Nessun percorso organizzato per le visite ai siti, spesso chiusi, inaccessibili e persino sporchi. La zona nel caos tra auto e rifiuti. Museo: pochi controlli e reperti senza protezione
CATANIA – Nonostante quanto annunciato più volte dall’attuale e dalle precedenti amministrazioni, trasformare la città di Catania in città d’arte a tutti gli effetti sembra un’impresa veramente ardua. Nonostante la presenza dell’aeroporto e del porto, nonché delle autostrade che collegano Messina e Palermo con la città etnea, questa non riesce a garantire un’offerta turistica tale da attirare i visitatori e trattenerli più di qualche giorno. Uno dei motivi di questo triste stato di cose è la mancanza di un percorso artistico archeologico che colleghi tutti i monumenti presenti sul territorio, ma soprattutto la mancata valorizzazione di questi, spesso chiusi o visitabili a tratti.
Soffermandoci per il momento solo dell’area del Castello Ursino, all’interno della quale troviamo resti romani e duecenteschi, ad esempio, sono tante le incongruenze e assurdità che si presentano agli occhi di un turista, a partire dalla mancanza di pulizia e ordine sulla Piazza Federico II Di Svevia.

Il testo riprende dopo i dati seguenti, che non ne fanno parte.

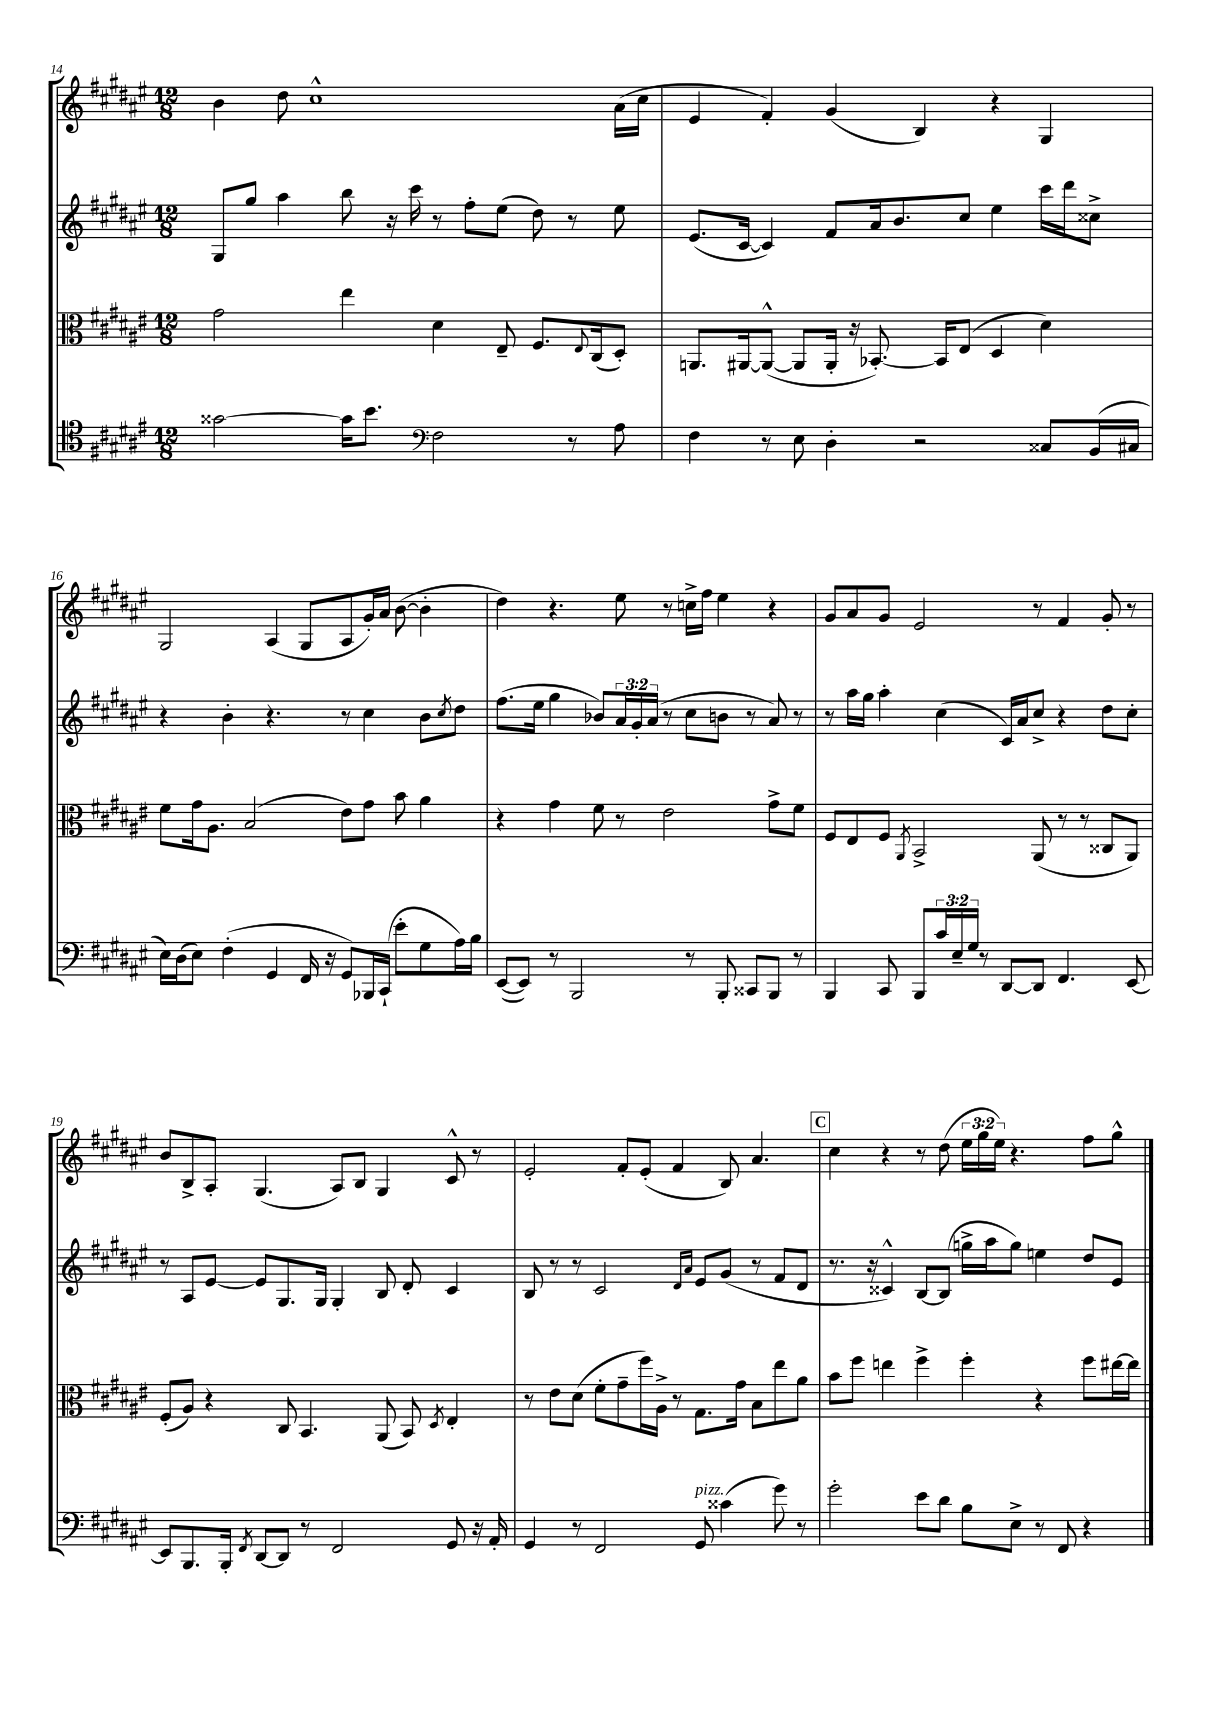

**kern	**kern	**kern	**kern
*part4	*part3	*part2	*part1
*staff4	*staff3	*staff2	*staff1
*clefC4	*clefC3	*clefG2	*clefG2
*k[f#c#g#d#a#e#]	*k[f#c#g#d#a#e#]	*k[f#c#g#d#a#e#]	*k[f#c#g#d#a#e#]
*M12/8	*M12/8	*M12/8	*M12/8
=14	=14	=14	=14
[2g##X\	2g#\	8G#/L	4b\
.	.	8gg#/J	.
.	.	4aa#\	8dd#\
.	.	.	1cc#^^
16g##\KL]	4ee#\	8bb\	.
8.b\J	.	.	.
.	.	16r	.
.	.	16ccc#\	.
*clefF4	*	*	*
2F#\	4d#\	8r	.
.	.	8ff#'\L	.
.	8E#~/	(8ee#\J	.
.	8.F#/L	8dd#\)	.
8r	.	8r	.
.	8qqE#/	.	.
.	(16C#/k	.	.
8A#\	8D#'/J)	8ee#\	(16a#\LL
.	.	.	16cc#\JJ
=15	=15	=15	=15
4F#\	8.AAn/L	(8.e#/L	4e#/
.	[16AA#X/k	[16c#/Jk	.
8r	(8AA#^^/J_	4c#/])	4f#'/)
8E#\	8AA#/L]	.	.
4D#'\	16AA#'/Jk	8f#/L	(4g#/
.	16r	.	.
.	[8.BB-X'/)	16a#/k	.
.	.	8.b/	.
2r	.	.	4B/)
.	16BB-/KL]	.	.
.	(8E#/J	8cc#/J	.
.	4D#/	4ee#\	4r
8C##X/L	4d#\)	16ccc#\LL	4G#/
.	.	16ddd#\J	.
(16BB/L	.	8cc##X^\J	.
16C#X/JJ	.	.	.
!!LO:LB:g=z
=16	=16	=16	=16
16E#\LL)	8f#\L	4r	2G#/
(16D#\J	.	.	.
8E#\J)	16g#\k	.	.
.	8.A#\J	.	.
(4F#'\	.	4b'\	.
.	(2B/	.	.
4GG#/	.	4.r	(4A#/
16FF#/	.	.	8G#/L
16r	.	.	.
8GG#/L)	8e#\L)	8r	8A#/
16BBB-X/L	8g#\J	4cc#\	16g#'/L)
(16CC#`/JJ	.	.	16a#/JJ
8e#'\L	8b\	.	([8b\
8G#\	4a#\	8b\L	4b'\]
.	.	8qcc#/	.
16A#\L)	.	8dd#\J	.
16B\JJ	.	.	.
=17	=17	=17	=17
([8EE#/L	4r	(8.ff#\L	4dd#\)
8EE#/J])	.	.	.
.	.	16ee#\Jk	.
8r	4g#\	4gg#\	4.r
2BBB/	.	.	.
.	8f#\	8b-X/L)	.
.	8r	24a#/L	8ee#\
.	.	24g#'/	.
.	.	(24a#/JJ	.
.	2e#\	8r	8r
8r	.	8cc#\L	16ccn^\LL
.	.	.	16ff#\JJ
8BBB'/	.	8bn\J	4ee#\
8CC##X/L	.	8r	.
8BBB/J	8g#^\L	8a#/)	4r
8r	8f#\J	8r	.
=18	=18	=18	=18
4BBB/	8F#/L	8r	8g#/L
.	8E#/	16aa#\LL	8a#/
.	.	16gg#\JJ	.
8CC#/	8F#/J	4aa#'\	8g#/J
.	8qAA#/	.	.
8BBB/L	2BB^/	.	2e#/
24c#/L	.	(4cc#\	.
24E#~/	.	.	.
24G#/JJ	.	.	.
8r	.	.	.
[8DD#/L	.	16c#/LL)	.
.	.	16a#/J	.
8DD#/J]	(8AA#/	8cc#^/J	8r
4.FF#/	8r	4r	4f#/
.	8r	.	.
.	8C##X/L	8dd#\L	8g#'/
[8EE#/	8AA#/J)	8cc#'\J	8r
!!LO:LB:g=z
=19	=19	=19	=19
8EE#/L]	(8F#'/L	8r	8b/L
8.BBB/	8A#/J)	8A#/L	8B^/
.	4r	[8e#/J	8A#'/J
16BBB'/Jk	.	.	.
8qFF#/	.	.	.
[8DD#/L	.	8e#/L]	(4.G#/
8DD#/J]	8C#/	8.G#/	.
8r	4.BB/	.	.
.	.	16G#/Jk	.
2FF#/	.	4G#'/	8A#/L)
.	.	.	8B/J
.	(8AA#/	8B/	4G#/
.	8BB/)	8d#'/	.
.	8qD#/	.	.
8GG#/	4E#'/	4c#/	8c#^^/
16r	.	.	8r
16AA#'/	.	.	.
=20	=20	=20	=20
4GG#/	8r	8B/	2e#'/
.	8e#\L	8r	.
8r	(8d#\J	8r	.
2FF#/	8f#'\L	2c#/	.
.	8g#~\	.	8f#'/L
.	16ff#\L)	.	(8e#'/J
.	16A#^\JJ	.	.
.	8r	.	4f#/
.	.	16qqd#/LL	.
.	.	16qqa#/JJ	.
!LO:TX:a:i:t=pizz.	!	!	!
8GG#/	8.G#\L	8e#/L	.
(4c##X\	.	(8g#/J	8B/)
.	16g#\Jk	.	.
.	8B\L	8r	4.a#/
8g#\)	8ee#\	8f#/L	.
8r	8a#\J	8d#/J	.
!!LO:REH:place=s1:t=C
=21	=21	=21	=21
2g#'\	8b\L	8.r	4cc#\
.	8ff#\J	.	.
.	.	16r	.
.	4een\	4c##X^^/)	4r
8e#\L	4ff#^\	[8B/L	8r
8d#\J	.	(8B/J]	(8dd#\
8B\L	4ff#'\	16ggn^\LL	24ee#\LL
.	.	.	24gg#\
.	.	16aa#\J	.
.	.	.	24ee#\JJ)
8E#^\J	.	8gg\J)	4.r
8r	4r	4een\	.
8FF#/	.	.	.
4r	8ff#\L	8dd#/L	8ff#\L
.	[16ee#X\L	8e#/J	8gg#^^\J
.	16ee#\JJ]	.	.
==	==	==	==
*-	*-	*-	*-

Proprio di fronte l’ingresso del Castello federiciano sono i cassonetti stracolmi e le auto posteggiate a dare il benvenuto ai visitatori che, entrati all’interno della fortezza possono girare per le sale e, volendo, raccogliere qualche souvenir da portare a casa.
Pochi i controlli, infatti, mentre i reperti sono privi di protezione. Trovare una guida che illustri le meraviglie del castello è, poi, un’impresa. Ma almeno il castello è aperto e visitabile (oggi, grazie alla richiesta di Valentina Riolo, guida turistica e consigliera della prima municipalità, addirittura anche la domenica!). Già, perché a pochi passi dal maniero federiciano si trova il Pozzo di Gammazita, un monumento risalente al 1280, a Sud delle mura di Carlo V, nella strada (via San Calogero) che collega via Zurria con piazza Federico di Svevia, regolarmente segnalato ma impossibile da visitare. Per vederlo bisogna rivolgersi alla signora Ninetta, una solerte cittadina che, quando si trova a casa, apre il lucchetto del cancello e permette l’ingresso ai curiosi e testardi che insistono per poter visitare il leggendario pozzo. “Mi occupo di aprire il cancello ai turisti da oltre dieci anni – spiega Ninetta, per la verità esasperata per il ruolo di custode involontaria che il Comune le ha affidato. La pulizia la effettuo io, a meno che qualcuno non chiami le squadre comunali per intervenire, il sito è lasciato in completo stato abbandono”.
In effetti, il pozzo non sembra affatto essere trattato come un sito archeologico duecentesco, stando alla sporcizia e all’incuria che lo contraddistingue. “Abbiamo inoltrato richieste e sollecitato un interrogazione all’Ars da parte dell’onorevole Concetta Raia – afferma Valentina Riolo – ma la situazione attuale è sempre la stessa. È assurdo – continua – che monumenti storici e siti archeologici a Catania subiscano questa sorte, impensabile in città che hanno velleità di città d’arte. Stesso copione poco più in basso, in piazza Currò, dove si trova il complesso termale romano, di competenza regionale, delle Terme dell’Indirizzo, risalente al II Secolo D. C. Il sito, ancora in buono stato di conservazione, è chiuso e visitabile solo su prenotazione. Fin qui niente di strano, se non fosse che viene utilizzato come deposito di materiale e, la vicinanza con l’Ostello (uno dei luoghi di ritrovo dei giovani studenti catanesi) sia trasformato in una grande pattumiera a cielo aperto.